Die Enthüllungen von Edward Snowden und die anschließende NSA-Affäre sensibilisierten die breite europäische Öffentlichkeit im Sommer 2013 so stark wie nie zuvor für das Thema Datenschutz, insbesondere im Internet. So kam auch die in Brüssel geführte Diskussion um ein EU-weites Datenschutzgesetz wieder in Schwung. Die zuständige Kommissarin Viviane Reding hatte bereits im Januar 2012 eine europäische Datenschutzreform angestoßen, nach der unter anderem auch US-amerikanische Firmen, die ihre Daten außerhalb der EU verarbeiten, aber ihre Dienste auch dort anbieten, dem EU-Recht unterstellt werden sollten. Von diesem Moment an begleitete der Filmemacher David Bernet („Raising Resistance“) den zähen demokratischen Prozess der Gesetzgebung über einen Zeitraum von zwei Jahren. Im Verlauf der Verhandlungen zwischen dem Europäischen Parlament und dem EU-Ministerrat prallen nicht nur verschiedene politische und juristische Ansichten aufeinander, sondern auch die Interessen von Wirtschaftslobbyisten und Bürgerrechtlern. Vertreter aller beteiligten und interessierten Gruppen kommen im Film zu Wort und es ist nicht zuletzt diesen Zeugnissen aus erster Hand zu verdanken, dass die Dokumentation „Democracy – Im Rausch der Daten“ mehr als nur einen informativen Einblick ins Innere der EU liefert. Durch die geschickte Anordnung und Verdichtung des üppigen Materials macht Regisseur Bernet aus dem Film einen fesselnden Politkrimi.

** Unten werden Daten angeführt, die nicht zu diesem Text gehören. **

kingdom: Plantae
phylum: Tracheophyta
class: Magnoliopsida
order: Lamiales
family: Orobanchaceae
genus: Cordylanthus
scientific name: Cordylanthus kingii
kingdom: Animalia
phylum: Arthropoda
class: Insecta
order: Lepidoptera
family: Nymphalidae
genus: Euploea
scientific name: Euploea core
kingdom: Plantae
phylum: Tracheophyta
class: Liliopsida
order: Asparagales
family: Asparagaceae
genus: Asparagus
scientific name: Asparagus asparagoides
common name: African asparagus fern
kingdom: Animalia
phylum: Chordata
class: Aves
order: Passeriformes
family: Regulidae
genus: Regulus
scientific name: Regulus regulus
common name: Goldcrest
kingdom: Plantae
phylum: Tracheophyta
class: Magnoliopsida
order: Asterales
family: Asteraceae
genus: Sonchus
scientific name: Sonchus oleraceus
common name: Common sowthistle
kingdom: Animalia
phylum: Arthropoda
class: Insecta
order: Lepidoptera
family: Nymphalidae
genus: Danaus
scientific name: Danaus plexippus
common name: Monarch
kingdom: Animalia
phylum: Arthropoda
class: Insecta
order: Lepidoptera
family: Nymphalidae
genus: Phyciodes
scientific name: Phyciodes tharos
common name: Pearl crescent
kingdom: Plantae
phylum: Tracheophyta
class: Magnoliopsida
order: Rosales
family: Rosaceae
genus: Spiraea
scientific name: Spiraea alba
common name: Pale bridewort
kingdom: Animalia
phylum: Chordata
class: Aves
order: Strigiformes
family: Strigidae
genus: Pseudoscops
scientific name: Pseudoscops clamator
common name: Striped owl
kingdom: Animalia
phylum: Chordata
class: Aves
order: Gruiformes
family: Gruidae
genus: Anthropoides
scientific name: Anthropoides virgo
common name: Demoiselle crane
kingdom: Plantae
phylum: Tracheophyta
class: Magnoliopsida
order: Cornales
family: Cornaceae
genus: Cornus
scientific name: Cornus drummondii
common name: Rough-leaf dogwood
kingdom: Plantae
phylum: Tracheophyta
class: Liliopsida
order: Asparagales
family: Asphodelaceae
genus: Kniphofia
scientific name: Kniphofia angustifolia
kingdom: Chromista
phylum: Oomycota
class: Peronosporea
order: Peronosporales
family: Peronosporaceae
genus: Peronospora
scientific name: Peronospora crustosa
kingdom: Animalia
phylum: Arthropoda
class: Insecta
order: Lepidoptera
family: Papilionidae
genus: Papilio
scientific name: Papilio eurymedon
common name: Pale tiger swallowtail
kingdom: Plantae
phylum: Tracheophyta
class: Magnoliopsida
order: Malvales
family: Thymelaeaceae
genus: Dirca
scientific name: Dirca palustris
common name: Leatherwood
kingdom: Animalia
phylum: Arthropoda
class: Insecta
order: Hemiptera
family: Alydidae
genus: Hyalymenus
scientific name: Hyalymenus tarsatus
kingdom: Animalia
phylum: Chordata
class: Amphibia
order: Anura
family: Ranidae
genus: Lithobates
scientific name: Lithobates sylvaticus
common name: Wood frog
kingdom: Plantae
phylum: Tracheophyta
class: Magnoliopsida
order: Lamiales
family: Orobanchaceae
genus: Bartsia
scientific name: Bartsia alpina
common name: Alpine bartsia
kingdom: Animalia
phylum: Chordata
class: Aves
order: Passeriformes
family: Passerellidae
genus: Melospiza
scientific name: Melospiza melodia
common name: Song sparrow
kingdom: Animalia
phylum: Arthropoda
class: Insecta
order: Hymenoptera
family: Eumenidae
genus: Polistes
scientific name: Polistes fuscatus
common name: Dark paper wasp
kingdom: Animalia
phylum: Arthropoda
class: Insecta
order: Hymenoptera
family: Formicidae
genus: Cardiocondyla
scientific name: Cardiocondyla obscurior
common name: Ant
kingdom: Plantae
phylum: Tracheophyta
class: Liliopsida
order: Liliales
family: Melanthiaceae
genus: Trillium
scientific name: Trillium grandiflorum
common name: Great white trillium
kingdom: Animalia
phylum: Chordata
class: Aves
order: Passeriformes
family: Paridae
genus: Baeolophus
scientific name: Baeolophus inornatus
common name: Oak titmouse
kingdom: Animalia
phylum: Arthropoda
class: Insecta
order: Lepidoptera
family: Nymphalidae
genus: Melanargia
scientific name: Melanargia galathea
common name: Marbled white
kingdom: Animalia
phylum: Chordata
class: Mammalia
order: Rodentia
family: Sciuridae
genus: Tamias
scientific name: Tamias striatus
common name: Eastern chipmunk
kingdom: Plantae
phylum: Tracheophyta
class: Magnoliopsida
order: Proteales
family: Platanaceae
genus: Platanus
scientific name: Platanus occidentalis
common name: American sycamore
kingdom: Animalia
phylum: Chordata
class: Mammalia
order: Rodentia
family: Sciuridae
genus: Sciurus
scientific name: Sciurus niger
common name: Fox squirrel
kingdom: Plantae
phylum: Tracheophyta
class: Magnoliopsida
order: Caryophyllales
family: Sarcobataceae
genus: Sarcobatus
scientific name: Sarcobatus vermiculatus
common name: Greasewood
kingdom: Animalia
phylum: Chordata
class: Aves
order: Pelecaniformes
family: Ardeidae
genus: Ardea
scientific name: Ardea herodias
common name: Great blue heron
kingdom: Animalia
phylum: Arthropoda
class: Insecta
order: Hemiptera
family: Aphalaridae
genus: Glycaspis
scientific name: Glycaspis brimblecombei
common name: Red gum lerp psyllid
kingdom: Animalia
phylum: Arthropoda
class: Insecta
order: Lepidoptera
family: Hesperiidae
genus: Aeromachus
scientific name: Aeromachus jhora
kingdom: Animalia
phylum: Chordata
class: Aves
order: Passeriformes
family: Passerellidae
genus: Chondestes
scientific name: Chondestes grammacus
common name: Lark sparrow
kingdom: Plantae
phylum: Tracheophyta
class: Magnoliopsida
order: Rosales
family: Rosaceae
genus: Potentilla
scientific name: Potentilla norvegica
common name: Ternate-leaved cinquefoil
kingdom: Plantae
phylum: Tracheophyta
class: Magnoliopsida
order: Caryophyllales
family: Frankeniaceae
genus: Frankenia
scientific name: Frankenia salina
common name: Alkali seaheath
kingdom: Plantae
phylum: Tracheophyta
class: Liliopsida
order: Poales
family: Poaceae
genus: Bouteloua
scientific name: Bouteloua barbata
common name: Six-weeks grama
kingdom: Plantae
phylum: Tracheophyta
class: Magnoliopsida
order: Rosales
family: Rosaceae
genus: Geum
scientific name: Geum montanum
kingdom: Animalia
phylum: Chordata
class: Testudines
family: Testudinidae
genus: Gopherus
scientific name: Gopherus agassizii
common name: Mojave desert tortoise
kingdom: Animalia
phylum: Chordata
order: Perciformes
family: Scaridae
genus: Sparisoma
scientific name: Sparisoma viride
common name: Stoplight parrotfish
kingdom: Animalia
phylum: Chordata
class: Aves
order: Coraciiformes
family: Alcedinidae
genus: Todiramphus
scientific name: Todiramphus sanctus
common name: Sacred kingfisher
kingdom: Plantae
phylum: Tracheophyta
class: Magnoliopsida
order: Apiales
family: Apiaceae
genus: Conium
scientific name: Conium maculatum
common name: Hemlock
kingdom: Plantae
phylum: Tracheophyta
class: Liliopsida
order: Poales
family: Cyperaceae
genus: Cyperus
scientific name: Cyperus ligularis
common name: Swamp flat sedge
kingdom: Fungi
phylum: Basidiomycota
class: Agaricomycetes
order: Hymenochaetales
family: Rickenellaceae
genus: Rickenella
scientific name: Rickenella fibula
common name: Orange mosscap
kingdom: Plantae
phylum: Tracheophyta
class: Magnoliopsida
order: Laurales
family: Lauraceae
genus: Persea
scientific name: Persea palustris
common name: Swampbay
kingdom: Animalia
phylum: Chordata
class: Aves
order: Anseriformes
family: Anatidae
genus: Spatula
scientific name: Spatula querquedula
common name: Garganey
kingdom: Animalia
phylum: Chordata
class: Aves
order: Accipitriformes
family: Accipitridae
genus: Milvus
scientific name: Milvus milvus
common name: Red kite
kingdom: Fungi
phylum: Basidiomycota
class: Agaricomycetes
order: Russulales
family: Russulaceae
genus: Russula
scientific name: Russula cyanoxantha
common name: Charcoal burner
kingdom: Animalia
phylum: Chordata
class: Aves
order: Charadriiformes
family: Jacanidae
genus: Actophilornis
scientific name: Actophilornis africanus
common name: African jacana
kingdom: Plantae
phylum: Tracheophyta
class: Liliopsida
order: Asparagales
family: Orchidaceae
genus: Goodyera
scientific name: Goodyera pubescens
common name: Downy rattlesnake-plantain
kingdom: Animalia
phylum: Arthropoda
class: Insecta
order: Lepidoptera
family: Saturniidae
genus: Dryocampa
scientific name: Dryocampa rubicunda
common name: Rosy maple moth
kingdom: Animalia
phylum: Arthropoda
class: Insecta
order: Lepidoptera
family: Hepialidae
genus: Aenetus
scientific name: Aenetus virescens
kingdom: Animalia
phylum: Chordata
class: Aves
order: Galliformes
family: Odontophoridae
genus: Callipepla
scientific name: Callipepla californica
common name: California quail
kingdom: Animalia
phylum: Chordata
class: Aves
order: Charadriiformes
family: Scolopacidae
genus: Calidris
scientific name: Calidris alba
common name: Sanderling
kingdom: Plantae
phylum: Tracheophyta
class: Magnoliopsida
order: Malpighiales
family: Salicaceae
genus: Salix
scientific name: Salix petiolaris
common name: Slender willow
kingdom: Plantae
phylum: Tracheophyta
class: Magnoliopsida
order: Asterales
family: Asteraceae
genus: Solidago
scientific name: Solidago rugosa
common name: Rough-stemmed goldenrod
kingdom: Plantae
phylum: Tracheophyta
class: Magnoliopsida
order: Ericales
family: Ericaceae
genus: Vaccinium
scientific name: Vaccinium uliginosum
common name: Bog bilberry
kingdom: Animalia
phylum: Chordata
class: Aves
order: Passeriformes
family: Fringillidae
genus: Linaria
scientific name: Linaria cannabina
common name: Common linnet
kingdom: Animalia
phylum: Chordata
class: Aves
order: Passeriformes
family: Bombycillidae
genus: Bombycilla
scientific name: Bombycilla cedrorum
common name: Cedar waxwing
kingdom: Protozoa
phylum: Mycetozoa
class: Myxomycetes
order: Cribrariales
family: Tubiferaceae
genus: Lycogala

Als Protagonisten konnte David Bernet den Grünen-Europaabgeordneten Jan Philipp Albrecht gewinnen, dem der Regisseur hier gleichsam über die Schulter guckt. Der junge Parlamentarier ist ein engagierter Fürsprecher einer Stärkung des Datenschutzes. Das von ihm geforderte Gesetz soll zum Beispiel deutlich die Weitergabe von persönlichen Daten an Dritte und die Nutzung der Daten für Werbezwecke erschweren. Um sein Ziel zu erreichen, führt Albrecht Verhandlungen, geht Kompromisse ein und verzweifelt bisweilen an den schwerfälligen Prozessen in Brüssel. Somit stehen die Erfahrungen des Protagonisten, mit dem Bernet zweifelsohne sympathisiert, auch pars pro toto für die verzwickten Widrigkeiten und Widersprüche auf dem politischen Parkett in Brüssel. Indem er sich mit sachlichen Schwarz-Weiß-Aufnahmen bewusst von den üblichen Nachrichtenbildern abhebt, findet David Bernet die passende filmische Form für seine vielstimmige Dokumentation. Er hat immer mehrere Kameras zugleich im Einsatz und fängt auf diese Weise erstaunlich viele entscheidende Momente ein. Somit ist „Democracy“ ein lebendiges Dokument politischen Handelns und zugleich ein Lehrstück über die demokratische Entscheidungsfindung im Allgemeinen.
Fazit: Aufschlussreicher und spannender Dokumentarfilm über die Mechanismen und die Arbeitsweise von EU-Institutionen am Beispiel der Datenschutzreform.